Thank you for your timely response to the Oregonian article. I'm glad that New Seasons is not turning a blind eye to this inconsistency and I feel confident that it will be resolved in a way that will reinforce my high opinion of your stores. said...

thanks for clarifying the article and speaking up for new seasons. new seasons has a reputation for healthy and local food, but in this instance the actions and your response arent entirely forthcoming to the nature of your store. Eggert is an owner of New Seasons is he not? Is he not the CEO or a ranking official of your principle food distributor, Pacific Foods?
Your store at least hints to the fact that you support local farmers, but this is really sort of nepotism isnt it? And just because the dairy has jumped through hoops to get what could be considered bogus "organic" and animal welfare designations even though they are state is these products that discredit the organic label and in fact make people think they are getting something they are not. If the animals in the dairy in the article even get to get on grass at all (seems pretty obvious characteristic of organic milk?)...they are still way out of balance for healthy happy cows to flourish and certainly the product does not support outside dairies as intimated.

Jem Toledo said...

New Seasons is the best of its kind!
This scenario is one similar to some of the marketing Whole Foods started doing when they got to be too big to legitimately maintain their organic credo. Your stores do enough good things, don't spin what is really going on with this dairy situation as that won't help your reputation at all. The comments on the Oregonian article are still being populated with hateful dialogue between neighbors and people that work or have sympathy towards the dairy and it is beyond getting ugly. I am not sure where there is any argument when the neighbors cant go outside without gasping and the state of Oregon has fined the dairies more than any other producer (ever).
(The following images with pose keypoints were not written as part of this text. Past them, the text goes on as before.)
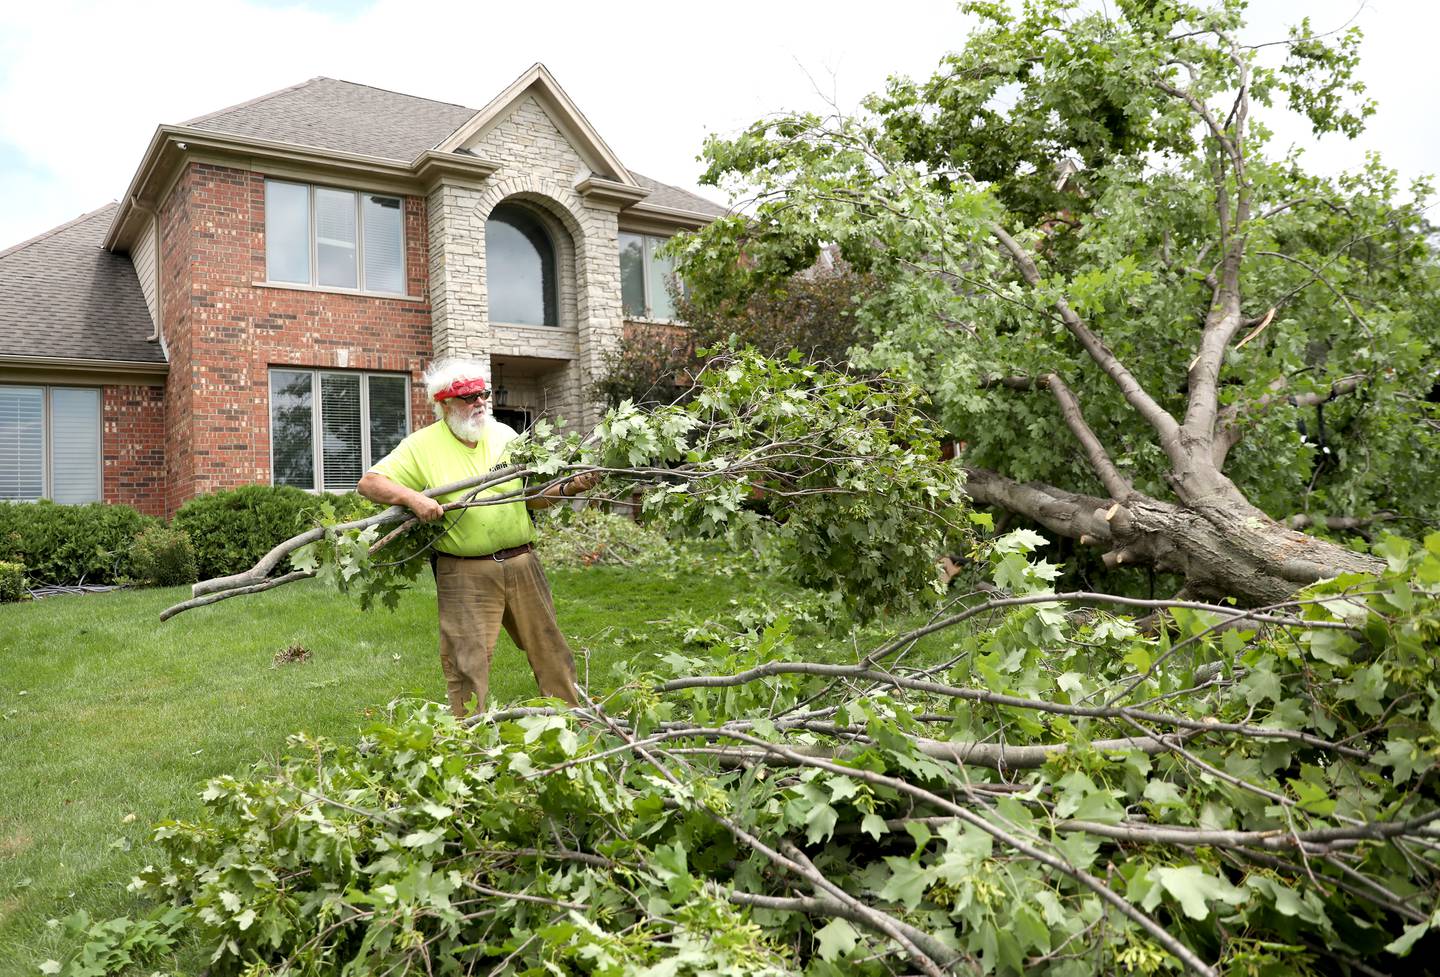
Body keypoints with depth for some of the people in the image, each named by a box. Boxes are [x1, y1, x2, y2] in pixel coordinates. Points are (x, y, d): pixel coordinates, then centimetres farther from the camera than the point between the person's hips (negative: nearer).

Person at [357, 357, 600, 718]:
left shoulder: (504, 435, 9)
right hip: (465, 575, -4)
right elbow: (369, 482, -5)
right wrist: (412, 497, -21)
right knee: (467, 665, 1)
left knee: (551, 650, 11)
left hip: (522, 563, 4)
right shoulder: (422, 446, -2)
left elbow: (531, 495, 12)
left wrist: (568, 488, -6)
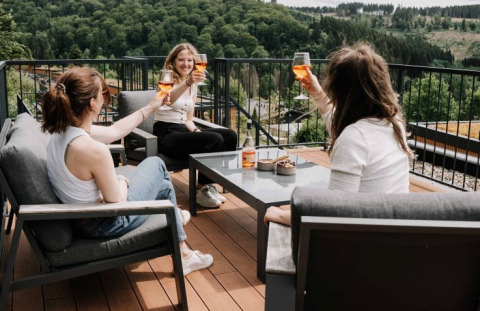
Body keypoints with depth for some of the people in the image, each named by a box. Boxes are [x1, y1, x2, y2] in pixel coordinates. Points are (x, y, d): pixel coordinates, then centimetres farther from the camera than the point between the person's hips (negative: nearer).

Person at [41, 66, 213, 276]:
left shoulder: (62, 131, -6)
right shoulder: (94, 149, -35)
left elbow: (115, 131, 8)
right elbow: (117, 202, -23)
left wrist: (150, 107, 15)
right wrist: (122, 182, -2)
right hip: (104, 224, -8)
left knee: (163, 185, 24)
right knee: (156, 164, 16)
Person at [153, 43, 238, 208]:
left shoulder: (193, 87, 16)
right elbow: (168, 99, -31)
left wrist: (196, 131, -4)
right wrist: (187, 83, -49)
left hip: (183, 131, 7)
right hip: (165, 134, -7)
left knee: (230, 135, -13)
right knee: (215, 139, -28)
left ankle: (208, 185, -6)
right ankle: (202, 189, -14)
Organic shoppers don't have the patience for the dairies you use to learn how to run their operation right without polluting and still giving pasture access to their cows, and it also seems appropriate that they scale down their production to be responsible market producers. Maybe New Seasons can find another dairy or two to help supply a more responsible inventory for your stores then you will also be more true to your supply philosophy or healthy, local producers? thanks.

Tyler R said...

I see the tags didn't include words such as: violation, manure, neighbor abuse, nepotism, cover-up or disposal loopholes. Superficial appearances must be maintained, as per usual.

mom looking for real food said...

Support local farmers is all over New Seasons ads. Nice thought, but local is only better can visit the producers to see what they are doing. I doubt there is an open invitation to the Eggerts dairies. Just being legally certified doesn't mean much anymore as the state and ODA are essentially in the pocket of the bigger producers. The director of the ODA is a piece of work in this regard...she only gives lip service to local food, just enough to keep the heat off her where not actually promoting or helping ease regulations for smaller responsible operations so they can compete and offer genuinely safe and nutritious food.

Antonia Xiao said...

Question: I have two young daughters ages 3 and 1. Are organic produce better for them? I have not fed my kids any fresh strawberries because I heard on Dr. Oz that a child can get allergic to them. What are your thoughts? Thanks.

Allison said...

It sounds like one of our staff nutritionists could help answer your questions. Please send a message to for help!
-Allison @ New Seasons Market

Stephan said...

I live in other part and you should know if almost all our food aren't fresh but frozen food. i can see farm area when I drive my car down to the street but it seems like almost all market and hypermarket near my house are not filled with their product.I hope there is new season there or at least I can have similar event there.